And lastly, if it was indeed the karma of sick people that caused them to be sick, then wouldn't it also be their karma that brought them into contact with a doctor?

The Buddha taught compassion. He taught us to recognize that other people's sufferings are as real to them as ours are to us. And on the basis of this we should empathize with others and seek not to cause them suffering but to relieve suffering when we can. Here's Dhammapada verse 20:

All tremble at violence
Life is dear to all
Putting oneself in the place of another
One should neither kill nor cause another
to kill.

This is the Buddhist version of the Golden Rule.

And in the Saleyyaka Sutta the ideal practitioner is described like this:

There is the case where a certain person, abandoning the taking of life, abstains from the taking of life. He dwells with his rod laid down, his knife laid down, scrupulous, merciful, compassionate for the welfare of all living beings.

Now I'm sure that this monk would argue something like "it's more compassionate to let being suffer from sickness because it allows their past karma to come to fruition," but a view like that is very far from the kind of compassion that the Buddha advocated.

## REQUIRED ACTION 1
From the passage on Buddhist compassion, list the adjectives in the Saleyyaka Sutta quotation that describe the ideal practitioner.
## REQUIRED ACTION 2
Swap "doctor" for "physician" in the passage on Buddhist compassion, and write out the part that opens with the words containing "And lastly, if" and closes with "with a doctor?".
## REQUIRED ACTION 3
Proceed with the passage on Buddhist compassion, continuing on from its final sentence.
The rows were drawn from a separate source.

Data excerpts
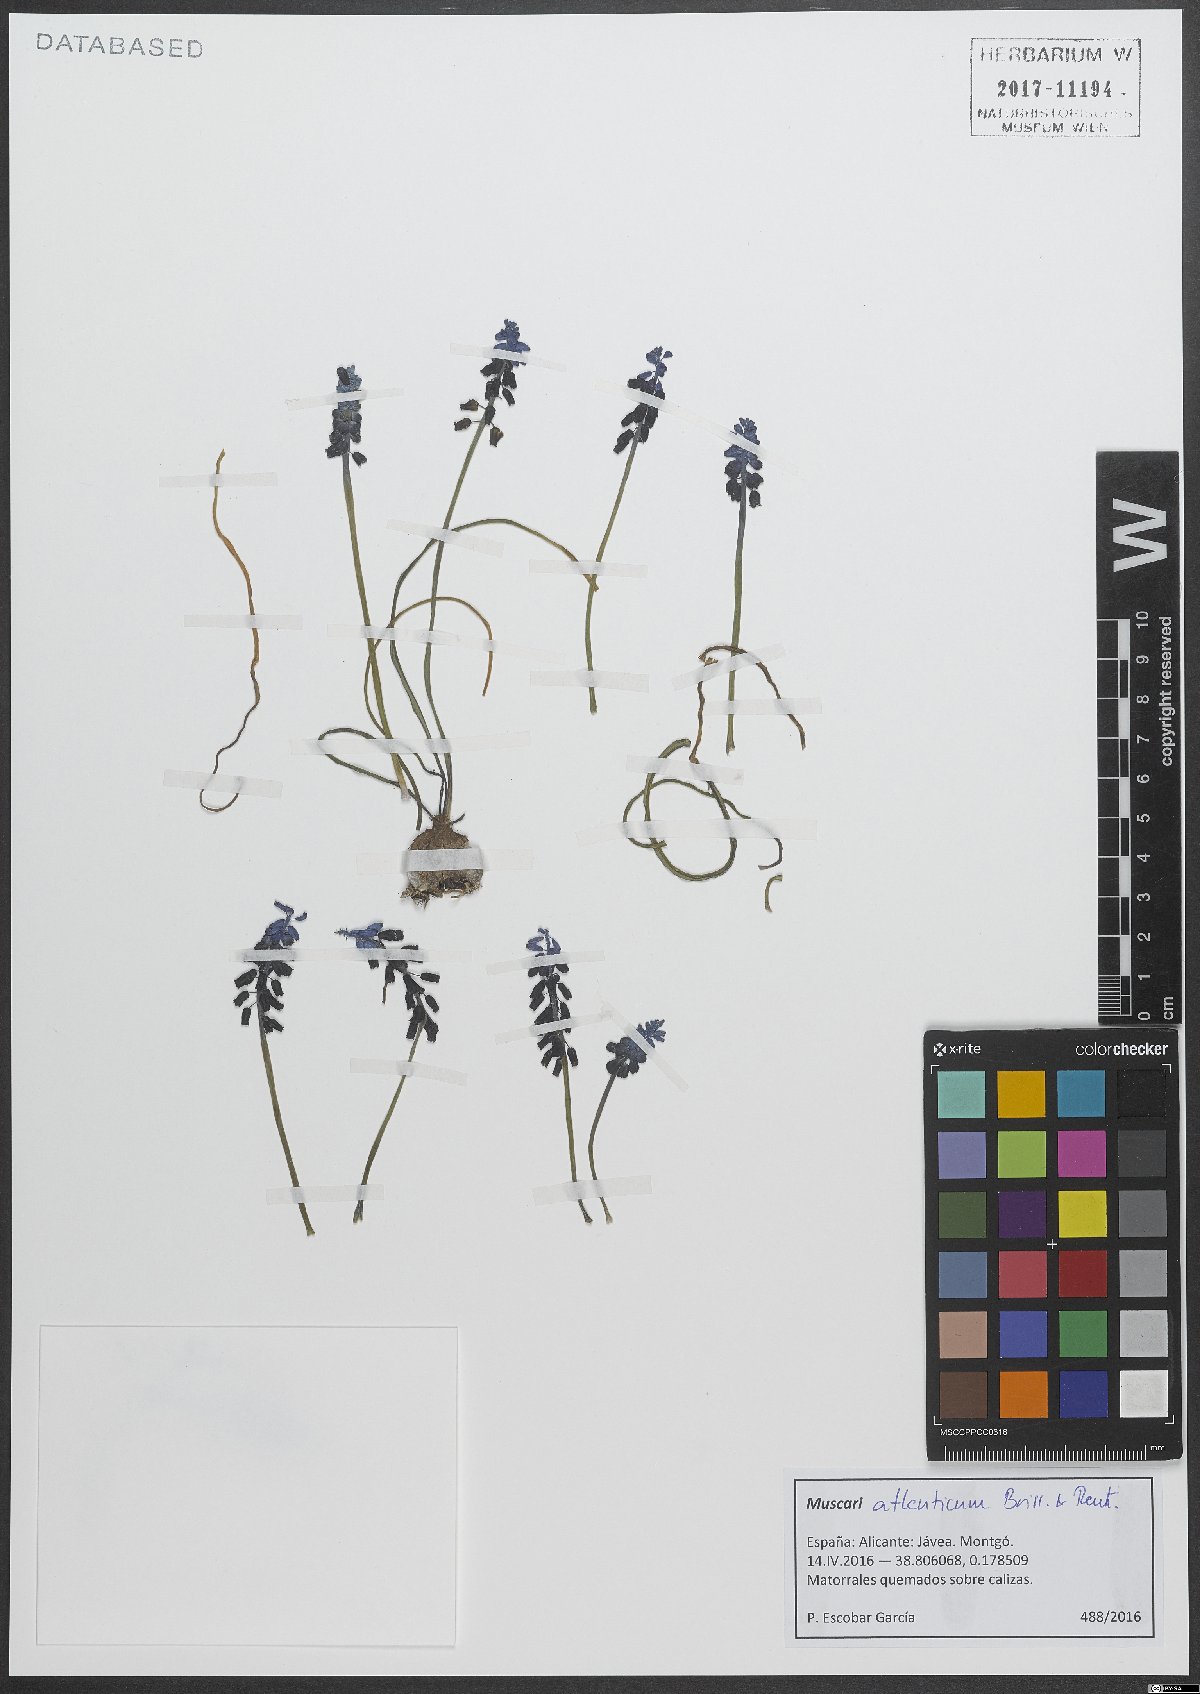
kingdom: Plantae
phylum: Tracheophyta
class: Liliopsida
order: Asparagales
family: Asparagaceae
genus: Muscari
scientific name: Muscari atlanticum
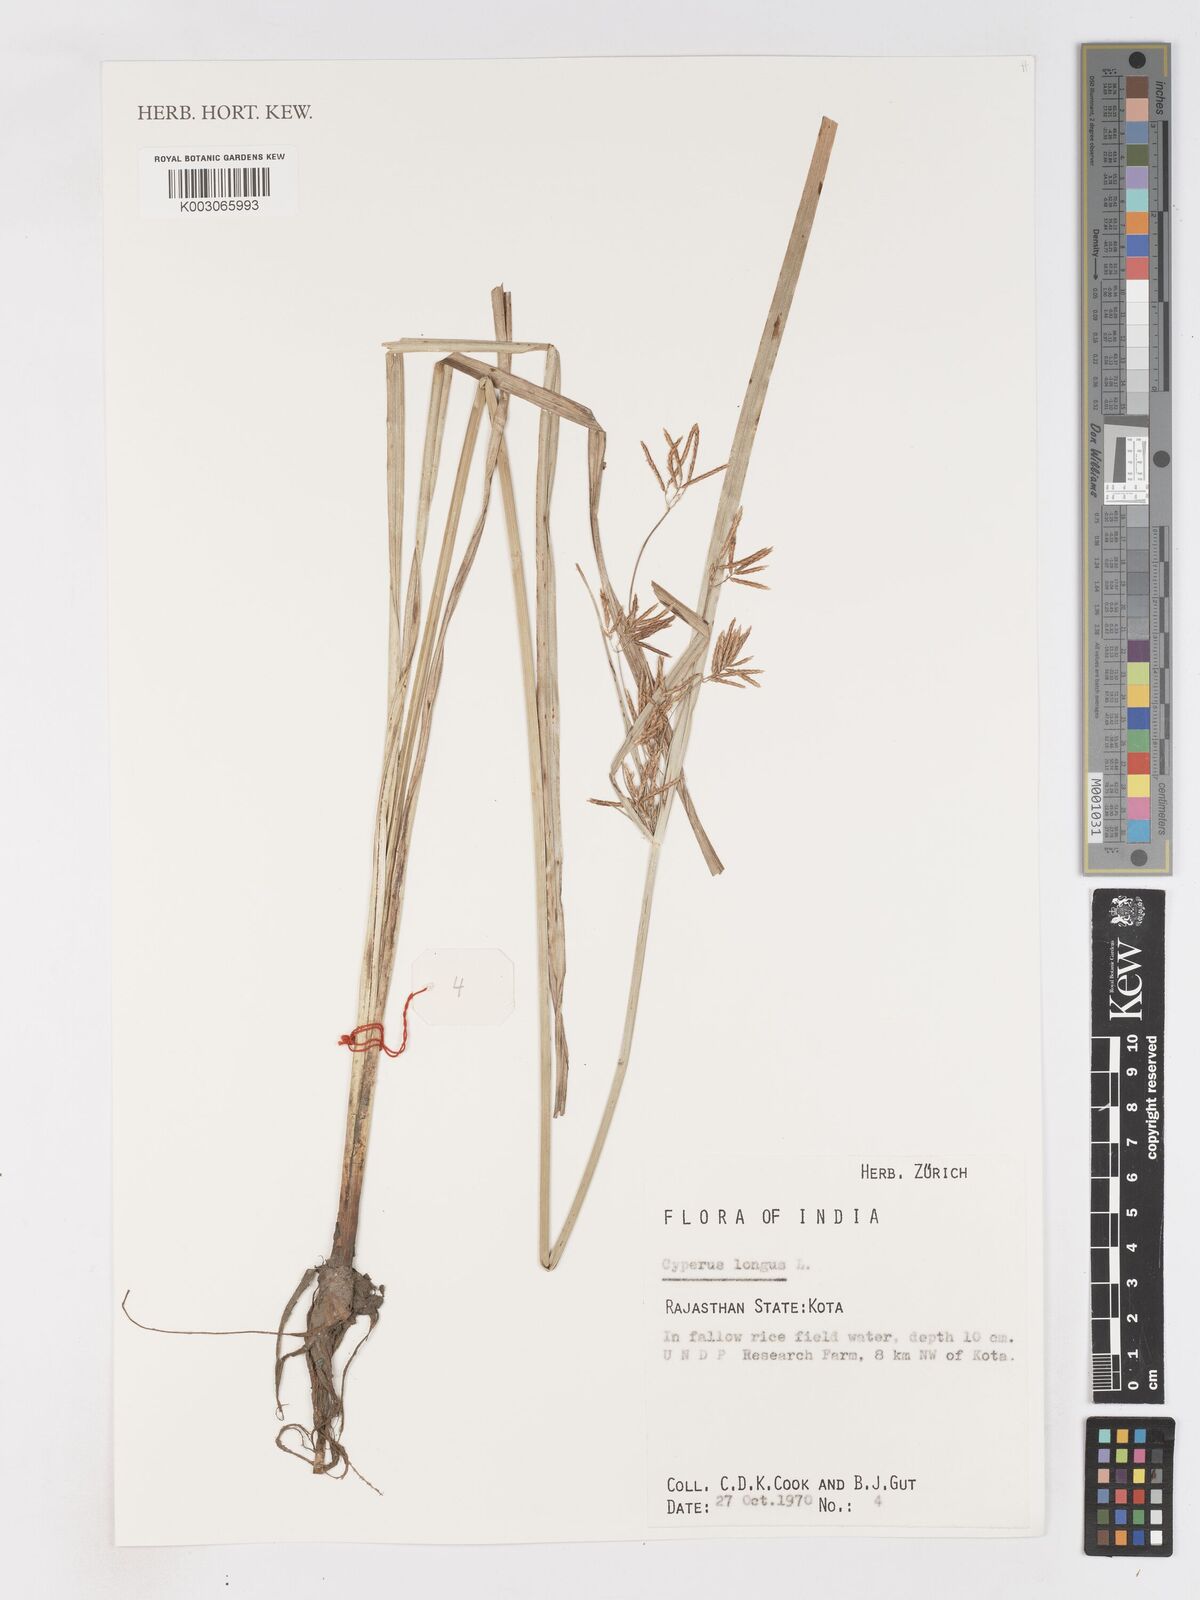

## EXERCISE OUTPUT 1
scrupulous, merciful, compassionate

## EXERCISE OUTPUT 2
And lastly, if it was indeed the karma of sick people that caused them to be sick, then wouldn't it also be their karma that brought them into contact with a physician?

## EXERCISE OUTPUT 3
In a conversation on Google+, Denis Wallez (who pointed out the corollary that is karma determines everything then it brings sick people into contact with doctors) suggested that the antidote to such gullibility (thinking here of the medical students rather than the monk) was to get people to read more of the Pali canon, which contains (as you'll see above) ample evidence to contradict the idea that the sick do not deserve treatment, and more importantly to encourage critical thinking. The Buddha himself, in the Kalama Sutta, famously encouraged us not to believe something just because some monk says so!